Explore Quadratic Equation and Its Roots
By Graphing Calculator
When technological tools are available, students can focus on decision making, reflection, reasoning, and problem solving (NCTM, 2000).
This lesson is an excellent opportunity for using technology to explore quadratic equations and roots.
For the general quadratic equation y = ax2 + bx + c, if we set a = 1 and c =1, that is to say, y = x2 + bx + 1, and then we set b = -3, -2, -1, 0, 1, 2, 3, we can see the “movement” of a parabola as b is changed (see fig. 1).
In figure 1, the blue curve represents the parabola with b = 3, the red one represents the parabola with b = 2, the purple represents the parabola with b = 1, the black represents the parabola with b = 0. And the green, light blue, and yellow represents the parabola with b = -1, -2, -3 respectively. It seems that when b is negative, the parabola “moves” to the right and when b is positive, it “moves” to the left. We also noticed that when b = 3, the equation has two negative real roots. That is because the parabola intersects the x-axis at two points. Similarly, when b = - 3, the equation has two positive real roots. When b = 2 or –2, the parabola is tangent to the x-axis, so the equation has just one real root, which is -1 or 1 respectively. When –2 < b < 2, the equation has no real roots because the parabola does not intersect the x-axis.
From figure 1, we also found something else interesting. All of the parabolas passes through the point (0,1). That is because whenever x =0, y = x2 + bx + 1 = 0 + 0 +1 =1.
Furthermore, we found an amazing and interesting phenomenon that the locus of the vertices of the set of parabolas graphed from y = x2 + bx + 1 is the parabola y = -x2 + 1 (see the red parabola in fig. 2).
Now let’s substitute y for b. So x2 + bx + 1 = 0 is changed to x2 + yx + 1 = 0. Then we get the following graph (see fig. 3).

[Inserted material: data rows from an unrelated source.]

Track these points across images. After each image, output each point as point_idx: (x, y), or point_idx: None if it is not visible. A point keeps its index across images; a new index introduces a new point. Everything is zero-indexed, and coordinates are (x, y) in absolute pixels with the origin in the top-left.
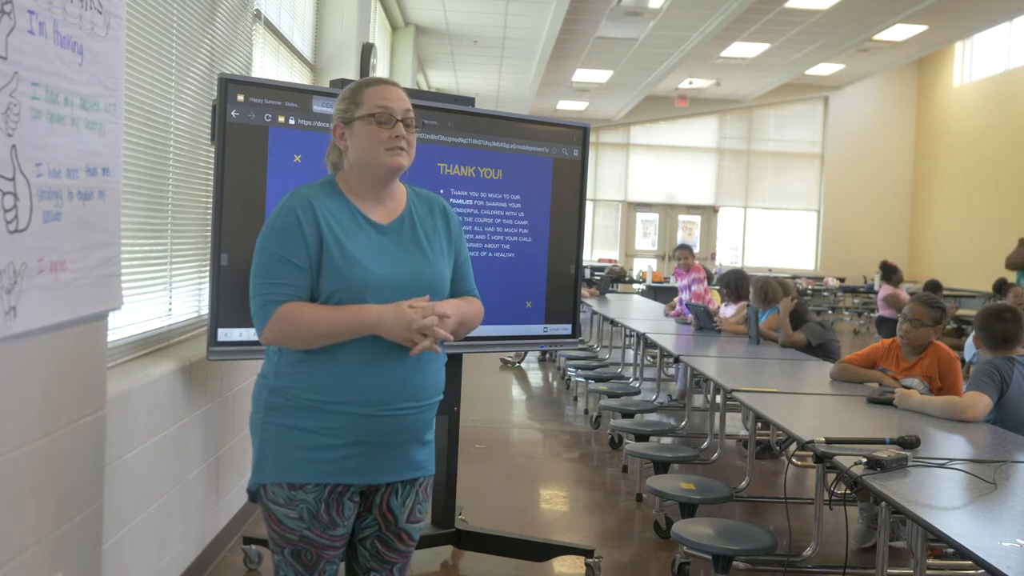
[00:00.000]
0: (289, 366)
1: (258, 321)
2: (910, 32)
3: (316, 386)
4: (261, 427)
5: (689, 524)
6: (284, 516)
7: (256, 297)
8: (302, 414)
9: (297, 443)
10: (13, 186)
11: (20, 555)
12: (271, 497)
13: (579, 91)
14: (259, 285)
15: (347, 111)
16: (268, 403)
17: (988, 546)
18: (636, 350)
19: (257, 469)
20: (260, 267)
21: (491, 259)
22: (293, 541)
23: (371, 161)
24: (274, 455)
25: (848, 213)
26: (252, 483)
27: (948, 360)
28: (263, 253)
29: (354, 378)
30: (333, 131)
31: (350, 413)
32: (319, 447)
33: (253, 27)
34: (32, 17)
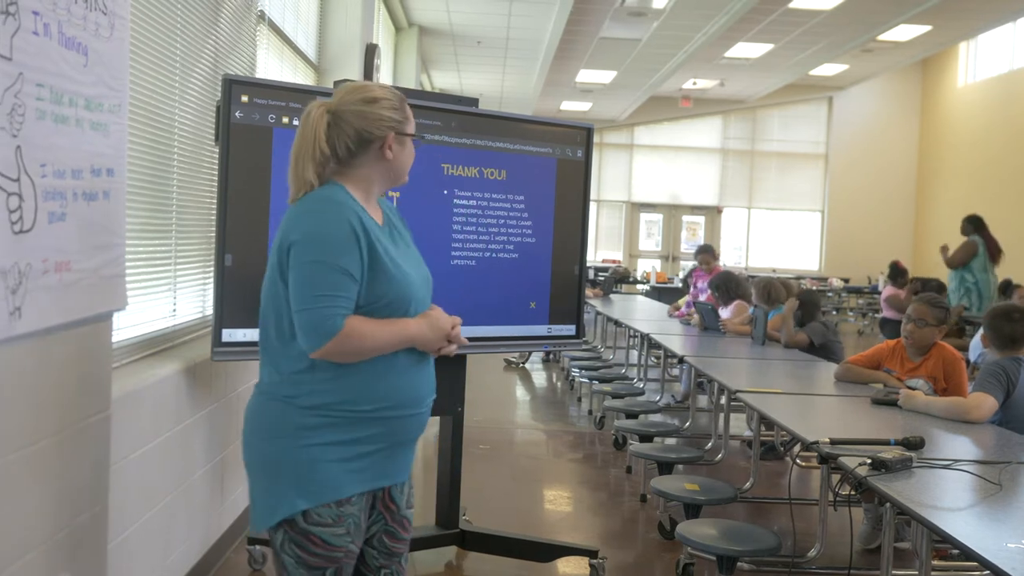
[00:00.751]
0: (328, 381)
1: (319, 335)
2: (914, 32)
3: (363, 396)
4: (293, 452)
5: (693, 525)
6: (331, 536)
7: (314, 310)
8: (344, 428)
9: (340, 457)
10: (18, 187)
11: (26, 554)
12: (316, 520)
13: (583, 92)
14: (319, 297)
15: (402, 124)
16: (302, 425)
17: (993, 547)
18: (640, 351)
19: (297, 494)
20: (319, 279)
21: (495, 260)
22: (339, 559)
23: (401, 174)
24: (317, 477)
25: (852, 214)
26: (296, 508)
27: (953, 361)
28: (322, 265)
29: (396, 383)
30: (386, 140)
31: (390, 417)
32: (359, 456)
33: (257, 28)
34: (37, 18)
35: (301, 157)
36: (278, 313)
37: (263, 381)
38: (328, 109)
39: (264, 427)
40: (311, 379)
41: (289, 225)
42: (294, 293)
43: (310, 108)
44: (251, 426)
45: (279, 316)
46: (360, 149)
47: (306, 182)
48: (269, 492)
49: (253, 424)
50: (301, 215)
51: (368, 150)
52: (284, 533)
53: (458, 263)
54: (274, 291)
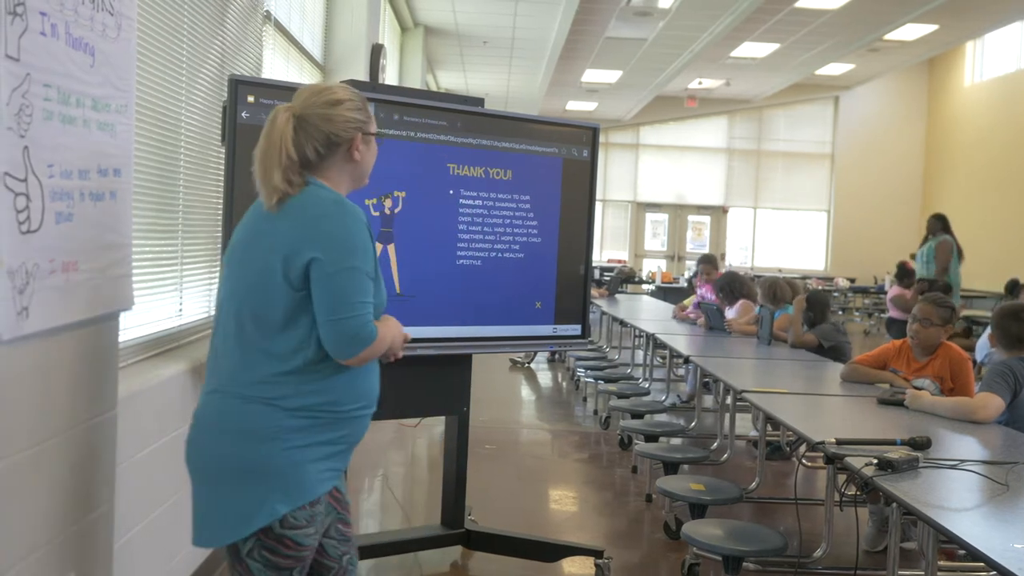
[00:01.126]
0: (316, 382)
1: (360, 342)
2: (921, 32)
3: (346, 396)
4: (277, 456)
5: (699, 525)
6: (303, 537)
7: (354, 318)
8: (324, 428)
9: (317, 458)
10: (25, 187)
11: (32, 554)
12: (291, 524)
13: (588, 91)
14: (356, 305)
15: (367, 124)
16: (287, 427)
17: (1000, 548)
18: (646, 351)
19: (278, 499)
20: (355, 286)
21: (501, 260)
22: (305, 557)
23: (365, 175)
24: (295, 480)
25: (858, 213)
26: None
27: (960, 361)
28: (356, 271)
29: (371, 382)
30: (356, 140)
31: (361, 416)
32: (330, 456)
33: (263, 28)
34: (44, 19)
35: (267, 163)
36: (264, 315)
37: (231, 382)
38: (293, 113)
39: (240, 430)
40: (297, 380)
41: (304, 232)
42: (328, 301)
43: (275, 113)
44: (218, 429)
45: (266, 318)
46: (328, 152)
47: (277, 188)
48: (243, 499)
49: (222, 427)
50: (318, 221)
51: (336, 152)
52: (256, 540)
53: (464, 263)
54: (265, 294)
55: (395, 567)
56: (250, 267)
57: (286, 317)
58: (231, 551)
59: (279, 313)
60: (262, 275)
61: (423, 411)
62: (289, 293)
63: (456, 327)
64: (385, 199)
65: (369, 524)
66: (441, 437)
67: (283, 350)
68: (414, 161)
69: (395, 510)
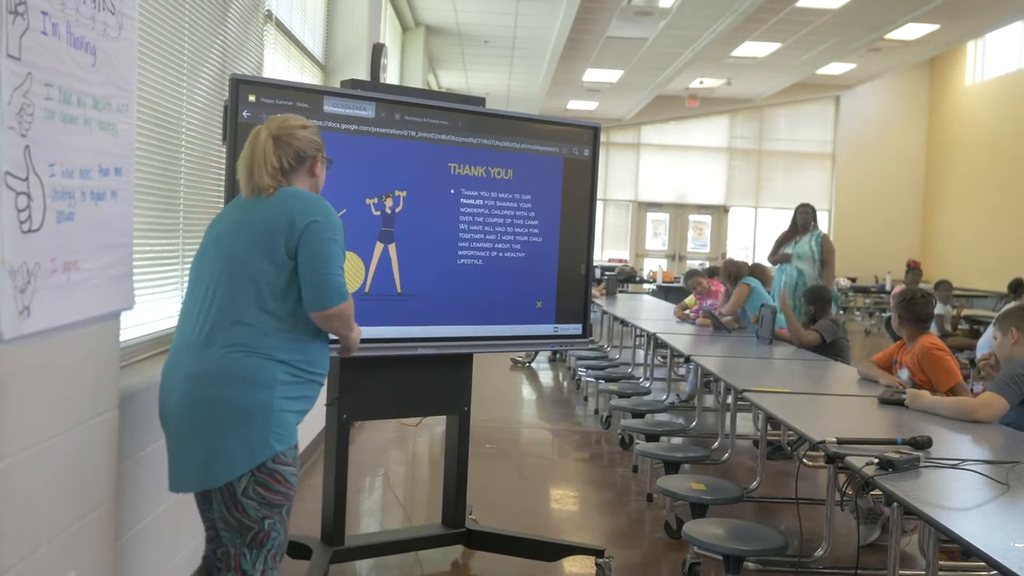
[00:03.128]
0: (298, 342)
1: (339, 295)
2: (922, 31)
3: (317, 360)
4: (272, 401)
5: (700, 524)
6: (290, 474)
7: (337, 275)
8: (301, 386)
9: (294, 409)
10: (27, 186)
11: (34, 552)
12: (284, 461)
13: (589, 91)
14: (340, 267)
15: (323, 148)
16: (279, 378)
17: (1001, 547)
18: (647, 350)
19: (266, 443)
20: (339, 254)
21: (501, 259)
22: (291, 497)
23: (317, 192)
24: (285, 423)
25: (859, 213)
26: (263, 457)
27: (923, 353)
28: (338, 244)
29: (326, 356)
30: (315, 161)
31: (321, 382)
32: (300, 412)
33: (264, 28)
34: (45, 18)
35: (256, 167)
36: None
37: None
38: (270, 133)
39: (245, 377)
40: (290, 337)
41: (301, 207)
42: (319, 259)
43: (257, 131)
44: (222, 378)
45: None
46: (297, 165)
47: (264, 186)
48: (247, 438)
49: (226, 375)
50: (313, 203)
51: (303, 166)
52: (251, 477)
53: (465, 262)
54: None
55: (396, 566)
56: (248, 240)
57: (286, 284)
58: (226, 496)
59: (281, 280)
60: (262, 245)
61: (424, 410)
62: (287, 262)
63: (457, 327)
64: (386, 198)
65: (370, 523)
66: (442, 436)
67: (281, 312)
68: (415, 161)
69: (396, 509)
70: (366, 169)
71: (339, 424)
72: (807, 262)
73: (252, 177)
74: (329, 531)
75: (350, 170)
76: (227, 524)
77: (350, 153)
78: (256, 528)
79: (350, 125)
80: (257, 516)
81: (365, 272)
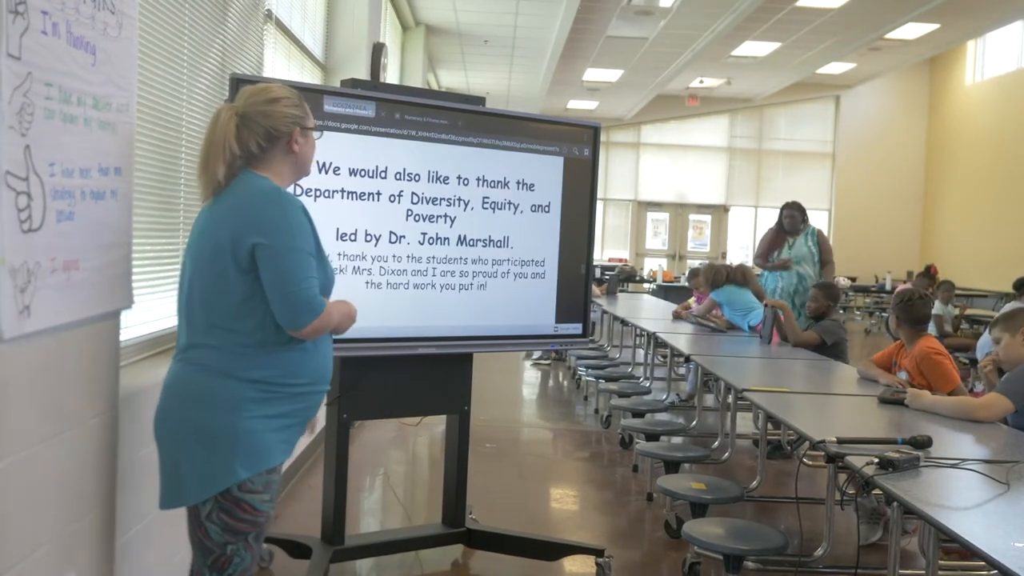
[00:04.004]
0: (273, 356)
1: (310, 312)
2: (922, 31)
3: (299, 372)
4: (235, 423)
5: (700, 524)
6: (259, 502)
7: (302, 292)
8: (279, 401)
9: (273, 428)
10: (27, 186)
11: (33, 553)
12: (249, 488)
13: (589, 90)
14: (303, 280)
15: (303, 119)
16: (245, 397)
17: (1001, 547)
18: (647, 350)
19: (237, 463)
20: (301, 263)
21: (501, 259)
22: (261, 523)
23: (309, 167)
24: (254, 447)
25: (859, 212)
26: (237, 478)
27: (923, 356)
28: (297, 251)
29: (321, 361)
30: (294, 135)
31: (313, 392)
32: (285, 428)
33: (264, 27)
34: (45, 18)
35: (212, 157)
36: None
37: (196, 354)
38: (236, 112)
39: (203, 398)
40: (257, 353)
41: (245, 219)
42: (278, 280)
43: (218, 111)
44: (183, 397)
45: (223, 297)
46: (270, 145)
47: (216, 181)
48: (206, 463)
49: (186, 395)
50: (259, 209)
51: (277, 145)
52: (215, 503)
53: (465, 261)
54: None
55: (396, 566)
56: (202, 256)
57: (242, 298)
58: (192, 515)
59: (235, 295)
60: (213, 263)
61: (424, 410)
62: (240, 276)
63: (457, 326)
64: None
65: (370, 523)
66: (442, 436)
67: (245, 327)
68: (415, 160)
69: (396, 509)
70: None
71: (339, 424)
72: (807, 264)
73: (206, 169)
74: (329, 530)
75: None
76: (192, 541)
77: (350, 152)
78: (218, 552)
79: (350, 124)
80: (220, 540)
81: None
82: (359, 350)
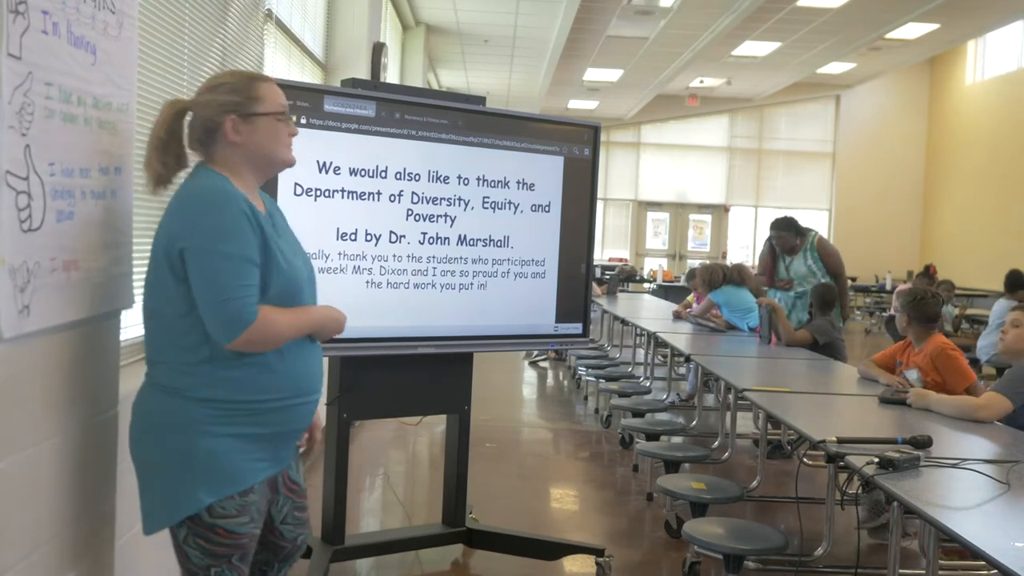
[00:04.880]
0: (224, 371)
1: (236, 326)
2: (922, 31)
3: (259, 387)
4: (192, 445)
5: (700, 524)
6: (236, 525)
7: (229, 301)
8: (243, 419)
9: (240, 448)
10: (27, 185)
11: (33, 553)
12: (220, 513)
13: (590, 90)
14: (231, 288)
15: (244, 105)
16: (198, 417)
17: (1002, 546)
18: (647, 349)
19: (199, 489)
20: (229, 270)
21: (501, 258)
22: (244, 544)
23: (273, 157)
24: (217, 470)
25: (860, 212)
26: (202, 504)
27: (940, 353)
28: (227, 257)
29: (295, 374)
30: (227, 123)
31: (285, 407)
32: (259, 447)
33: (264, 27)
34: (46, 17)
35: (148, 149)
36: (164, 307)
37: (153, 371)
38: (182, 104)
39: (157, 421)
40: (207, 371)
41: (176, 221)
42: (203, 288)
43: (163, 106)
44: (141, 421)
45: (165, 310)
46: (209, 138)
47: (153, 170)
48: (168, 488)
49: (143, 418)
50: (188, 209)
51: (215, 137)
52: (188, 529)
53: (464, 261)
54: (163, 287)
55: (396, 565)
56: (152, 258)
57: (184, 311)
58: (172, 537)
59: (177, 307)
60: (154, 271)
61: (424, 410)
62: (177, 286)
63: (457, 325)
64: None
65: (370, 523)
66: (442, 436)
67: (190, 342)
68: (416, 160)
69: (396, 508)
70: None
71: (339, 423)
72: (811, 282)
73: (144, 161)
74: (329, 530)
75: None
76: (178, 562)
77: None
78: (202, 574)
79: (350, 124)
80: (201, 564)
81: None
82: (359, 350)
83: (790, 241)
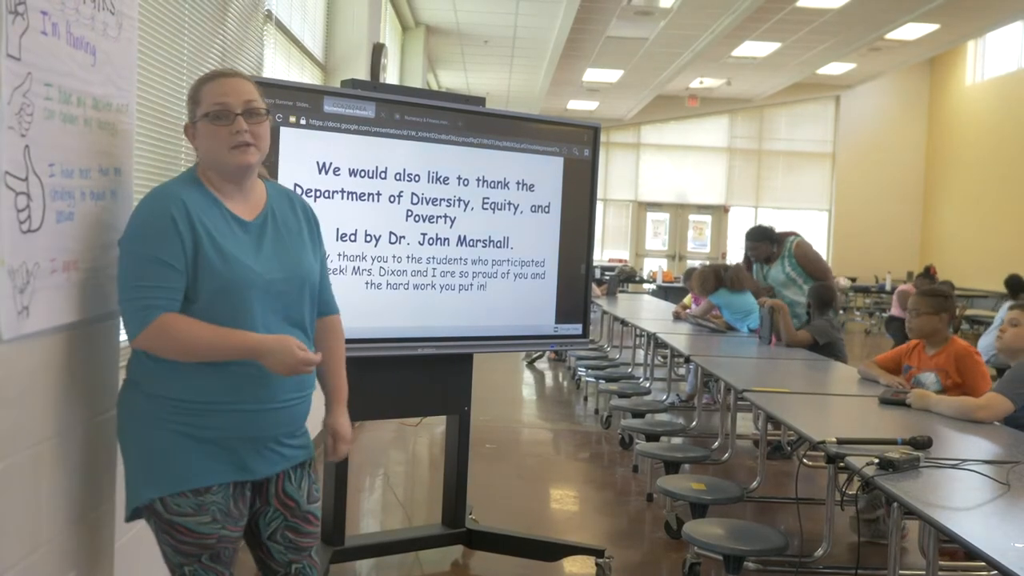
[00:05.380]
0: (166, 371)
1: (133, 326)
2: (922, 31)
3: (200, 388)
4: (141, 439)
5: (700, 524)
6: (196, 524)
7: (131, 301)
8: (192, 418)
9: (192, 448)
10: (26, 186)
11: (33, 553)
12: (176, 511)
13: (589, 91)
14: (133, 288)
15: (191, 111)
16: (148, 412)
17: (1001, 547)
18: (647, 350)
19: (144, 483)
20: (136, 270)
21: (501, 259)
22: (211, 544)
23: (218, 161)
24: (168, 466)
25: (859, 213)
26: (143, 498)
27: (964, 356)
28: (134, 256)
29: (241, 378)
30: (185, 131)
31: (235, 411)
32: (215, 448)
33: (264, 28)
34: (45, 18)
35: None
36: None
37: (129, 364)
38: None
39: (125, 413)
40: (157, 367)
41: None
42: (118, 284)
43: None
44: (118, 410)
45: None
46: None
47: None
48: (128, 480)
49: (120, 409)
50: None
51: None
52: (154, 522)
53: (464, 261)
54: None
55: (396, 566)
56: None
57: None
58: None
59: None
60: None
61: (424, 411)
62: None
63: (457, 326)
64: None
65: (370, 523)
66: (442, 436)
67: None
68: (415, 160)
69: (396, 509)
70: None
71: None
72: (790, 290)
73: None
74: (329, 531)
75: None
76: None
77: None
78: (178, 572)
79: (350, 125)
80: (175, 561)
81: None
82: (359, 350)
83: (766, 251)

Then we add another equation y = 3, which is a line paralleling to x-axis (see fig. 4). We find that the line y =3 intersects the original curve at two points. Therefore, the system of equations x2 + yx + 1 = 0 and y = 3 has two negative real roots. From figure 4, we also find that the system of equations has always two real roots as long as y > 2 or y < -2, and the system of equations has just a distinct real root when y = 2 or –2. Of course, we can also imagine that when -2 < y < 2, it has no real root.
Next, let’s change the value of c from 1 to –1, that is, the original equation is changed to x2 + yx - 1 = 0 (see fig. 5). And then we add a new linear equation 2x + y = 0, that is, y = -2x (see fig. 5). From figure 5, we find that it intersects the curves representing the quadratic equation x2 + yx + 1 = 0 at two points, thus the system of equations comprised of them has two real roots (one positive and the other negative). Also, we find that the line 2x + y =0 does not intersect the curves representing the quadratic equation x2 + yx - 1 = 0, thus there is no real roots.